Dissolving capability difference based sequential extraction: A versatile tool for in-depth membrane proteome analysis

- A sample preparation method was developed for in-depth membrane proteome profiling.
- Our strategy utilized the differential dissolving capability of extraction solvents.
- A most comprehensive membrane proteome dataset of HeLa was achieved by our study.
- Referred to neXtProt database, 358 missing proteins were discovered in our dataset.
- 110 of the identified 358 missing proteins were annotated to be membrane proteins.

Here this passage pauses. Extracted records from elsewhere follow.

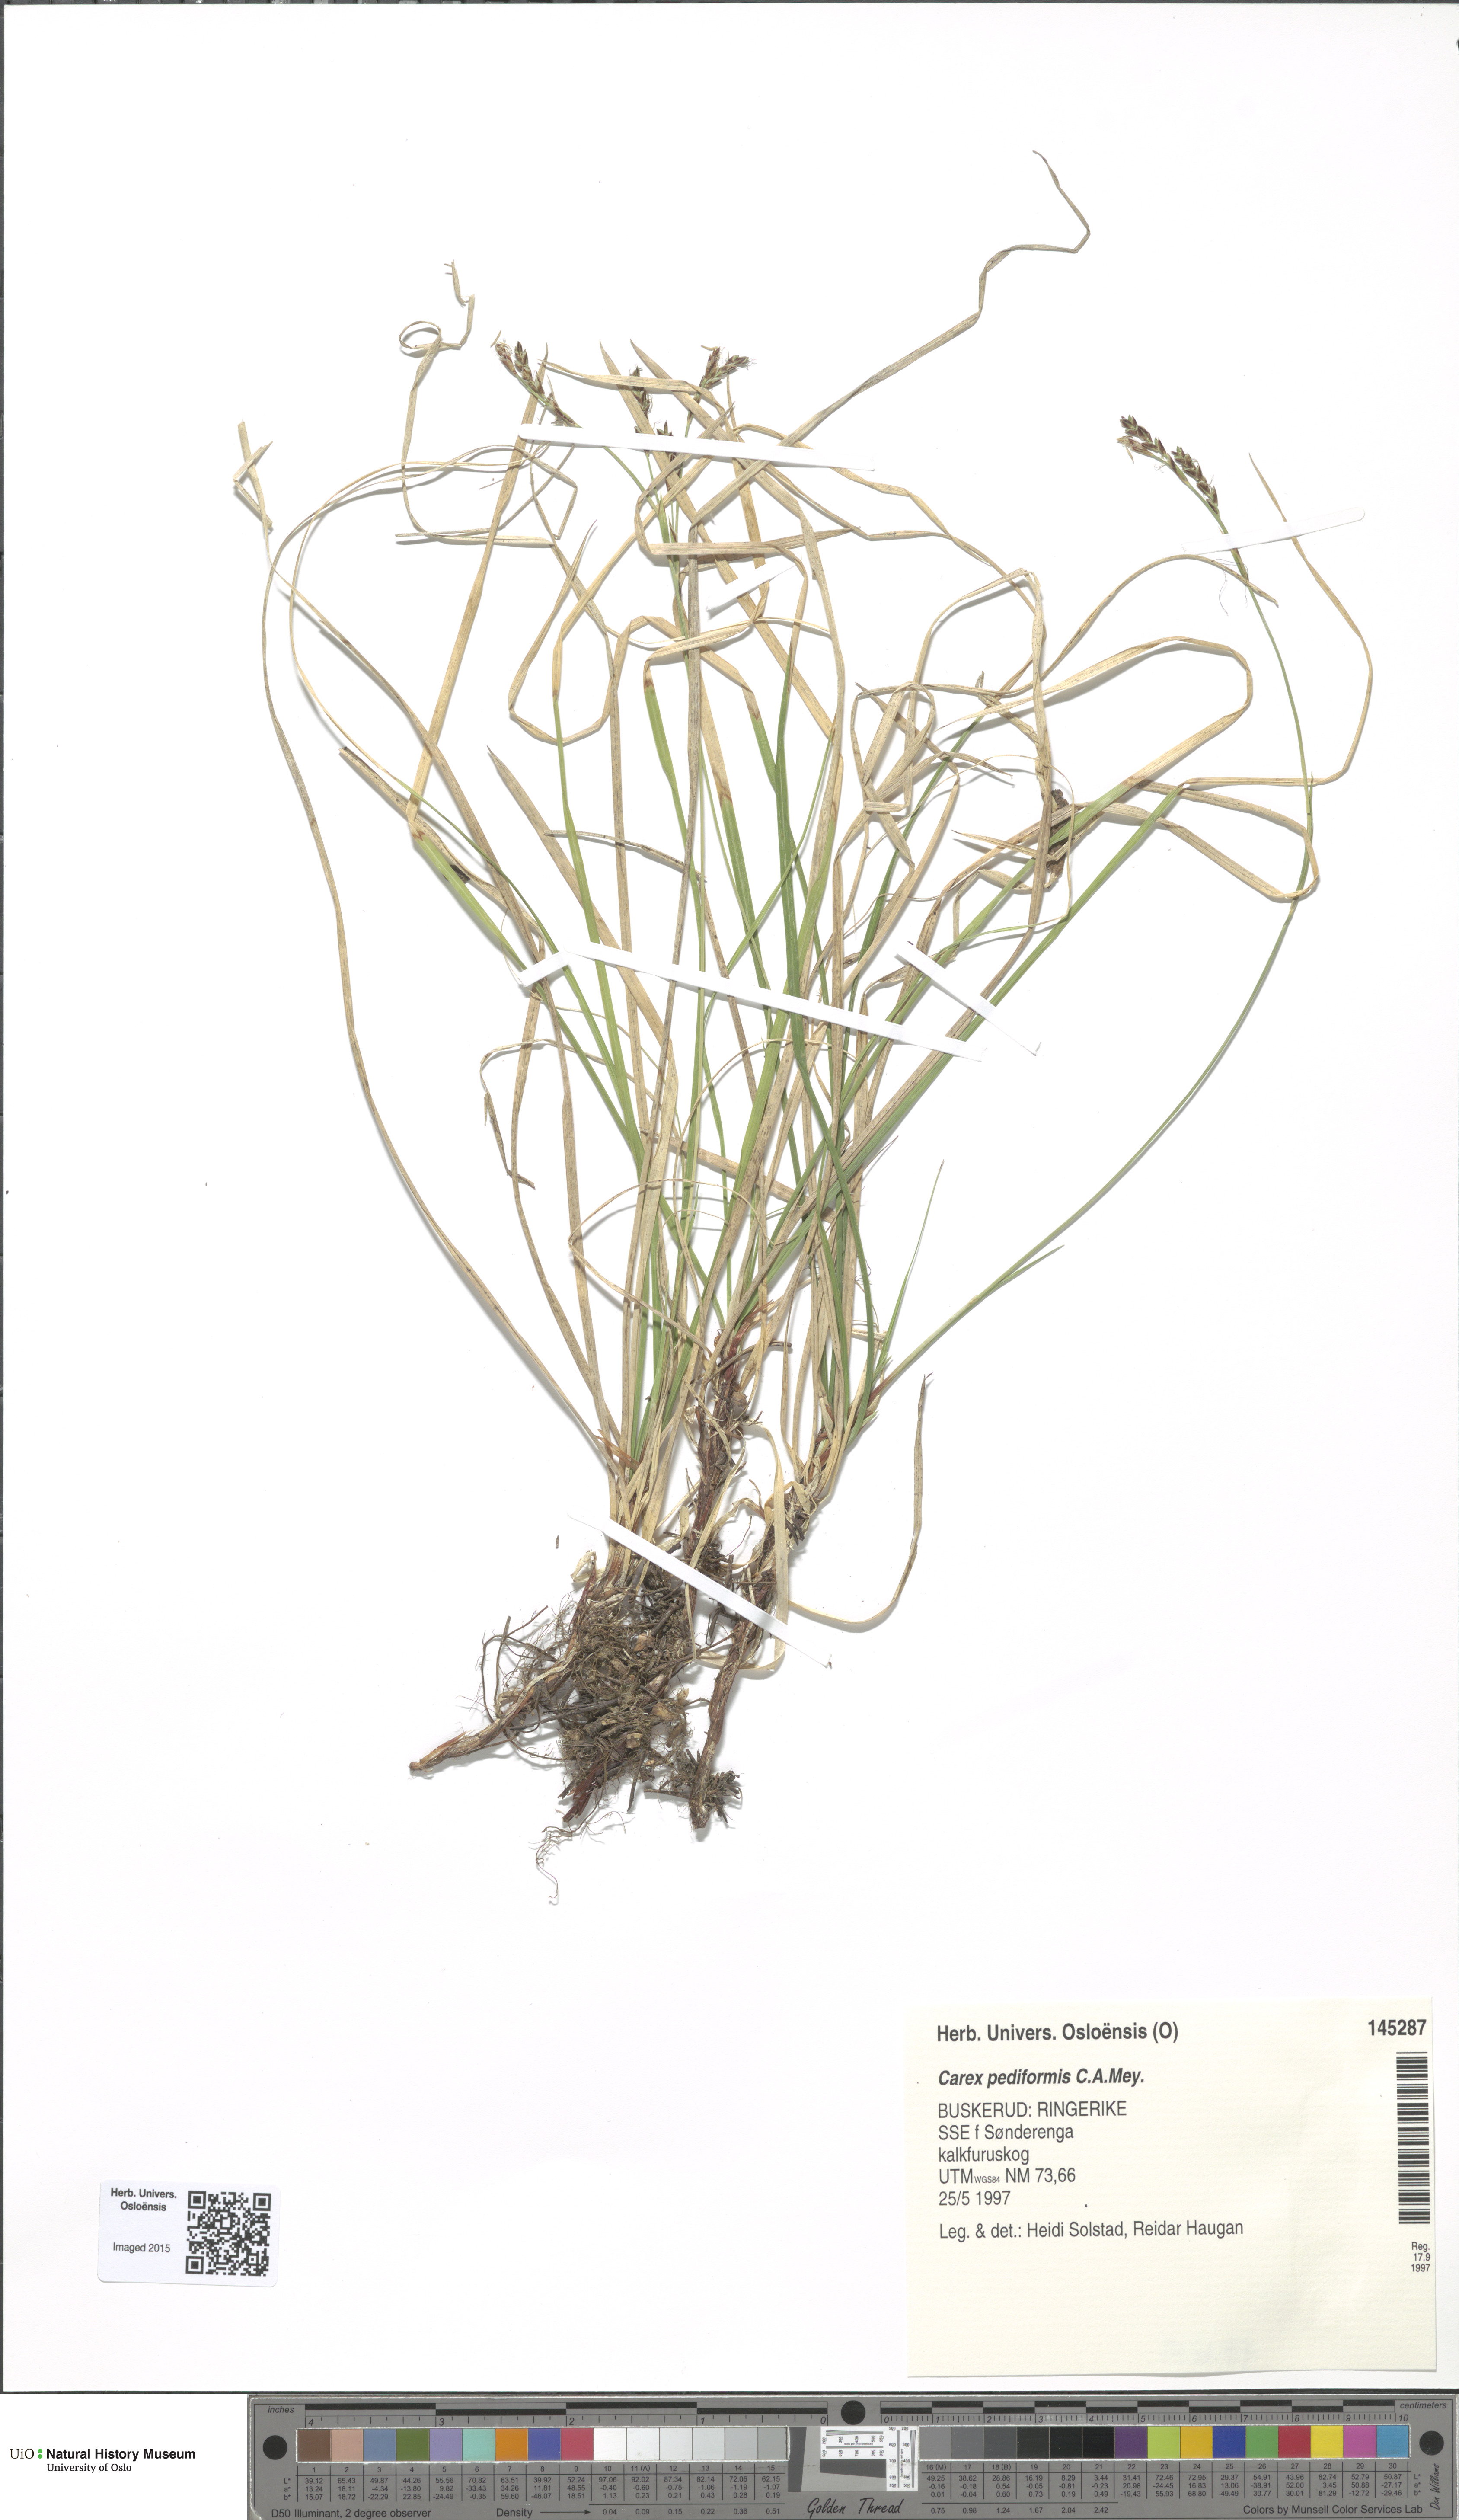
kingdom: Plantae
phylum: Tracheophyta
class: Liliopsida
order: Poales
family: Cyperaceae
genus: Carex
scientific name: Carex rhizina
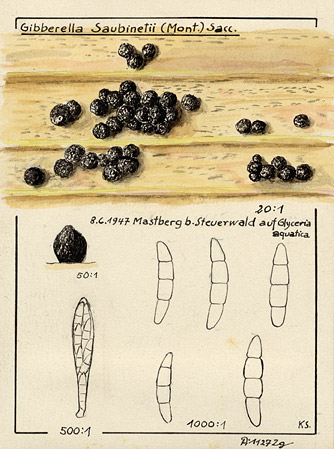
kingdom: Fungi
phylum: Ascomycota
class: Sordariomycetes
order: Hypocreales
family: Nectriaceae
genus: Fusarium
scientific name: Fusarium roseum
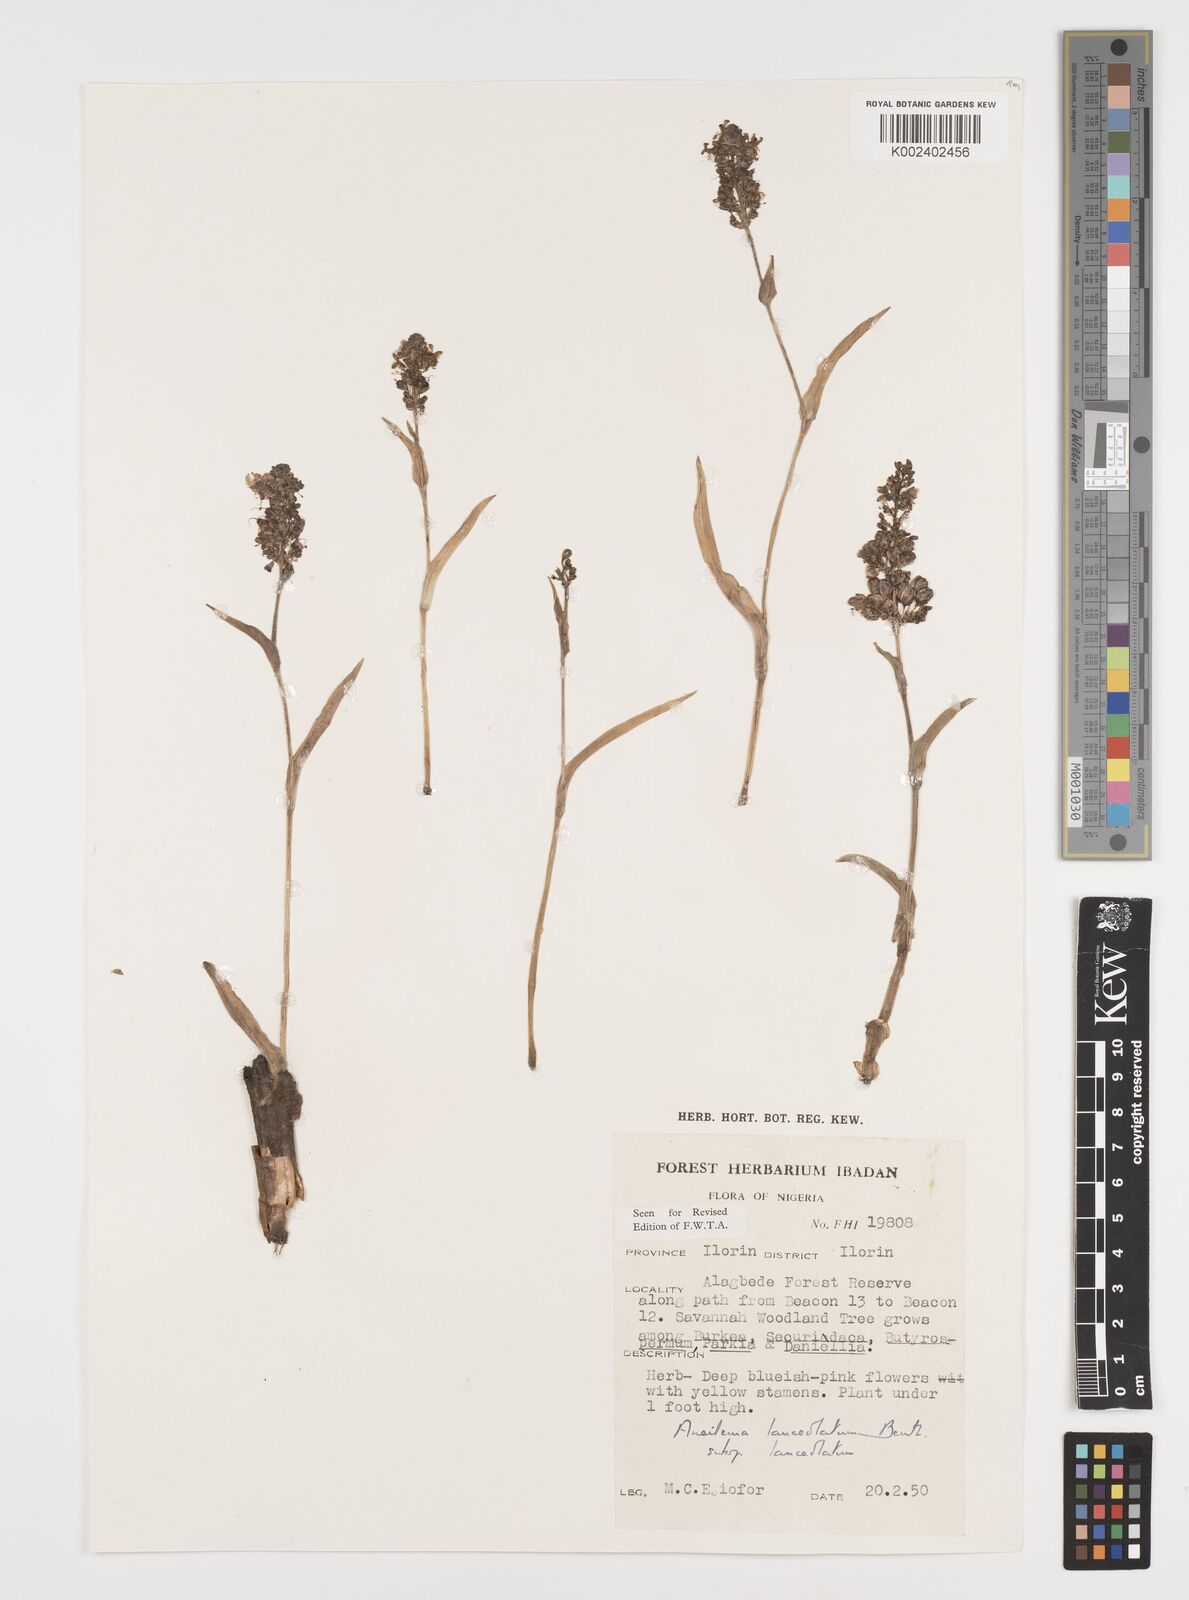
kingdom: Plantae
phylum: Tracheophyta
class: Liliopsida
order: Commelinales
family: Commelinaceae
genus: Aneilema
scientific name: Aneilema lanceolatum
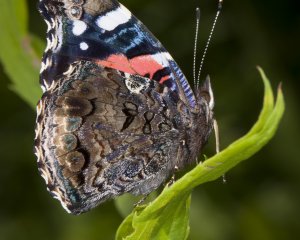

Profiling membrane proteins would facilitate revealing disease mechanism and discovering new drug targets as they play essential roles in cellular signaling, substrate transport, and cell adhesion. However, the analysis of membrane proteins still remains a challenge due to their high hydrophobicity, as well as the suppression effect of high abundant soluble proteins. In this work, to achieve a membrane proteome profiling, a sample preparation strategy based on sequential extraction at the protein level assisted by a range of extraction reagents with different dissolving capabilities, followed by nano-RPLC-ESI-MS/MS analysis was developed and applied for HeLa cell line analysis. It was found that with progressively harsher extraction reagents (i.e., 2 M NaCl, 4 M urea, 0.1 M Na2CO3, and 10% 1-dodecyl-3- methyl-imidazolium chloride (C12ImCl) performed, much more high hydrophobic proteins and low abundant proteins were identified. With our developed strategy, 5553 of the identified proteins (4419 gene products) were annotated to be membrane proteins and 2573 proteins (2183 gene products) have at least one transmembrane domain, to our best knowledge, which is the most comprehensive membrane proteome dataset for HeLa cell line. Notably, 110 of the identified membrane proteins were discovered in the “missing proteins” list referred to those in the neXtProt database. All above results indicated that our strategy has great potential to tackle the difficult but relevant task of identifying and profiling membrane proteins.